The ethics opinion acknowledges that virtual law offices and temporary or leased office spaces do not always go together, but it addresses both from the standpoint of ethics issues, such as providing contact information in marketing, supervision of lawyers and nonlawyers in the firm, confidentiality of the tech and competency using it to work with clients online. The opinion also acknowledges that these ethics issues are the same that come up with traditional firms just in a different context and should be treated as such – a message I’ve been preaching for years.
Perhaps because of the Virginia Disciplinary Matter that came up last year regarding the lawyer who was disciplined for violating lawyer advertising rules in marketing his virtual law firm, this new opinion mentions that the lawyer can’t list temporary office space in advertising a virtual law office to make the firm look like it is larger or has more resources than it actually does. It seems the easiest thing to comply with this would be to put “by appointment only” next to any contact address where you have temporary office space and want items mailed there but don’t actually work from that location on a regular basis. The opinion doesn’t say this, but that’s my take and also what the NC Bar put it its opinion on that topic last year.

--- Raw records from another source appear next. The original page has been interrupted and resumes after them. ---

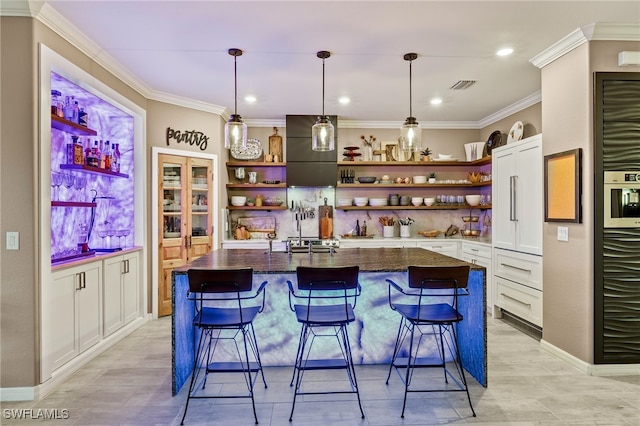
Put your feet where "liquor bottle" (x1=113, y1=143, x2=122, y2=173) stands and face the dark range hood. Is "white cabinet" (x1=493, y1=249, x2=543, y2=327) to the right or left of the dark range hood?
right

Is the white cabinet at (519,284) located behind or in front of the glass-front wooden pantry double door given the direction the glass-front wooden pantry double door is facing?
in front

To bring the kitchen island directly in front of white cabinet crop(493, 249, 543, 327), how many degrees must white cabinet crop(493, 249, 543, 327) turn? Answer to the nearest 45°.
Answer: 0° — it already faces it

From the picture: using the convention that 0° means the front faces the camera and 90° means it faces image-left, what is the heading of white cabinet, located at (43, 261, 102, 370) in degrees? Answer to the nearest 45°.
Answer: approximately 315°

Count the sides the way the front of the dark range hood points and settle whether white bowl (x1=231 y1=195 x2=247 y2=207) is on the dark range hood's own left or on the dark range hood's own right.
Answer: on the dark range hood's own right

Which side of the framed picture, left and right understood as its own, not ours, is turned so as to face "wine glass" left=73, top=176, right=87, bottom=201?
front

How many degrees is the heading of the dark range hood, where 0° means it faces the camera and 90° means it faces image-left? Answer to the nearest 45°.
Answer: approximately 0°

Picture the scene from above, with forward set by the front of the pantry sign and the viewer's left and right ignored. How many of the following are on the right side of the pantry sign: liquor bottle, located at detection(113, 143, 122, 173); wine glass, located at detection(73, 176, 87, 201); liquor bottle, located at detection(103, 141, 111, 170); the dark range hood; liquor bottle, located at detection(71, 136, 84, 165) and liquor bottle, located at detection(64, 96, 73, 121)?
5

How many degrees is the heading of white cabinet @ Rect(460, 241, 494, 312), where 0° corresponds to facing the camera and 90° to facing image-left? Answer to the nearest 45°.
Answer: approximately 45°

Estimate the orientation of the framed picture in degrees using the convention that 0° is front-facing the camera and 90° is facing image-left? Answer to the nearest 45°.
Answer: approximately 45°

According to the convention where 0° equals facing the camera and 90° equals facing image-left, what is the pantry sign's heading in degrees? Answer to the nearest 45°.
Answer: approximately 315°

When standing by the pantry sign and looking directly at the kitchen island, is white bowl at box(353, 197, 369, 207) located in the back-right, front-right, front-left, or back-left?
front-left

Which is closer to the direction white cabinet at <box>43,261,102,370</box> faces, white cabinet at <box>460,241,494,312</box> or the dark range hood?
the white cabinet

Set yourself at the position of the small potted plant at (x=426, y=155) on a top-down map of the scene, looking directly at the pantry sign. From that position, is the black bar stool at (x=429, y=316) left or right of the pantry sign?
left

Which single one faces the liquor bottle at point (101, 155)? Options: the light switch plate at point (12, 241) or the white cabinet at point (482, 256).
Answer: the white cabinet

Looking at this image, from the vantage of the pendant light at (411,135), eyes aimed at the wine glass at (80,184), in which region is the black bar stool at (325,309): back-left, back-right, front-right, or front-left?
front-left

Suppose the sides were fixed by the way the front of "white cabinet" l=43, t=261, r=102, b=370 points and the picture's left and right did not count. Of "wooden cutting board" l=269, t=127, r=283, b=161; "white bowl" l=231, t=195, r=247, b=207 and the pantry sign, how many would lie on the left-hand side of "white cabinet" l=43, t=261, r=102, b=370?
3

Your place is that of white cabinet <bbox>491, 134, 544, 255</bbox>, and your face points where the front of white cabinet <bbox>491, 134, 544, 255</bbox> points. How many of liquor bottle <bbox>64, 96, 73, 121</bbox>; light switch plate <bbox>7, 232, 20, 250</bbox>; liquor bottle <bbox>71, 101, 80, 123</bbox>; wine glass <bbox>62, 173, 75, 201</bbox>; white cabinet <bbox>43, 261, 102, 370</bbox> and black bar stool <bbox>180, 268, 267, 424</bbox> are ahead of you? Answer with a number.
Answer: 6

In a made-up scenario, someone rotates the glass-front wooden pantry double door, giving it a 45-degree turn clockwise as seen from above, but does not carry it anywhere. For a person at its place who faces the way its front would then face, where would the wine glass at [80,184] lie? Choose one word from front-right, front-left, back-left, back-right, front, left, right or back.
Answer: front-right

As usual, the big key to complying with lawyer advertising rules comes down to being transparent in your business practices. This is something lawyers should be doing anyway as business owners even if the RPC weren’t there. Being false or misleading to clients about your ability to provide services to them isn’t going to win you loyal clients and referrals in the long run anyway. There’s another reason we should teach marketing and practical business skills to law students. We wouldn’t end up with practitioners who think acting like unscrupulous, hit ’em over the head, insincere sales people is going to help with long-term client development. That’s a rant for another day.
The new Virginia State Bar Ethics Opinion touches very generally on the basics to watch out for when operating a virtual law office. This is a good thing because I suspect in the next five to ten years all law firms will have some form of online delivery component even for their full-service, in-person clients and more will want to cut costs by using temporary office space. [HT to Niki Black for bringing this opinion to my attention.]